On the criminal side, media reports are that 12 dairy officials were found guilty of charges related to the melamine issue; 2 were sentenced to death, and the highest ranking official was sentenced to life in prison as part of a plea bargain deal. Prosecutors showed that officials at the companies involved learned of the problem in 2007 but did not recall any products until September, 2008. 

In its latest update, FDA notes that there is no known threat of contamination in infant formula manufactured by companies that have met the requirements to sell such products in the United States.  In addition, the FDA -– in conjunction with state and local officials – continues to check Asian markets for food items that are imported from China and that could contain a significant amount of milk or milk proteins.

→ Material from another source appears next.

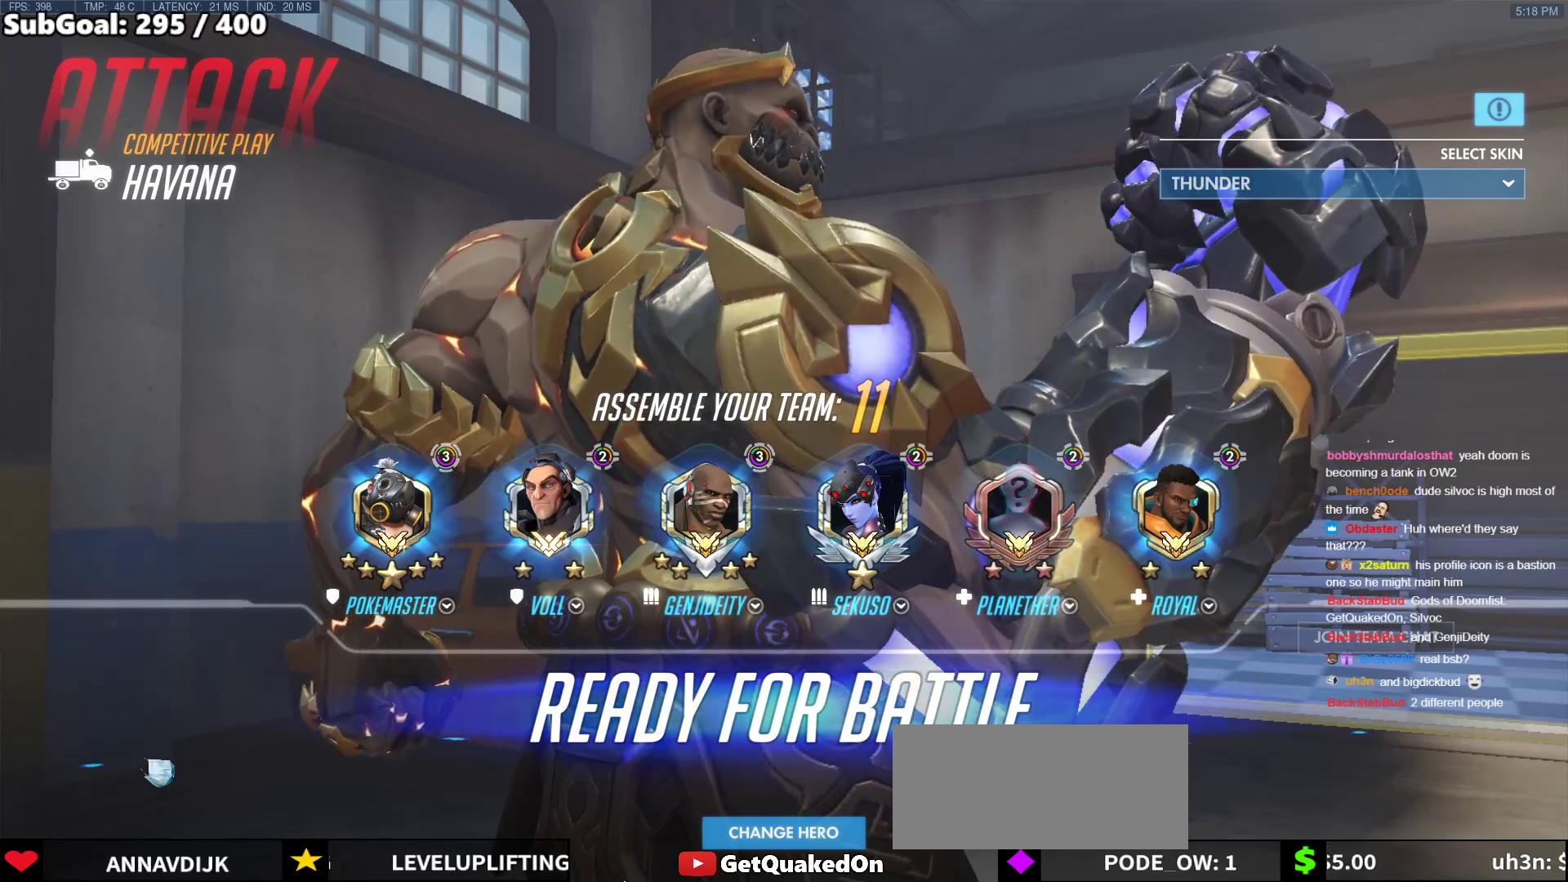
{"keys": [], "mouse": [], "events": []}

The FDA has broadened its domestic and import sampling and testing of milk-derived ingredients and finished food products containing milk or milk-derived ingredients from Chinese sources. FDA has recommended that consumers not consume certain products because of possible contamination with melamine.


 

GAO Adds To Critiques of FDA

The Government Accountability Office issued a report last week that listed the FDA as a "high-risk" area of the federal government. The GAO said the U.S. Food and Drug Administration was being hampered by globalization, more complex products, and laws that have made it more difficult for the FDA to ensure the safety of pharmaceuticals, biologic drugs, and medical devices. GAO says its work examining a variety of issues at FDA echoes the conclusions reached by others (think IOM) that the agency is facing significant challenges that compromise its ability to protect Americans from unsafe and ineffective products. FDA needs to, among other things, improve the data it uses to manage the foreign drug inspection program, conduct more inspections of foreign establishments, systematically prioritize and track promotional materials for review, and adopt management tools to ensure that drug sponsors comply with regulations on the presentation of clinical trial results.
 

The perception of the FDA and its ability to do an effective job is a crucial underlying feature in product liability litigation involving regulated drugs, devices, and food products. Jurors’ perceptions of the agency can affect a myriad of issues and themes the defense may wish to present.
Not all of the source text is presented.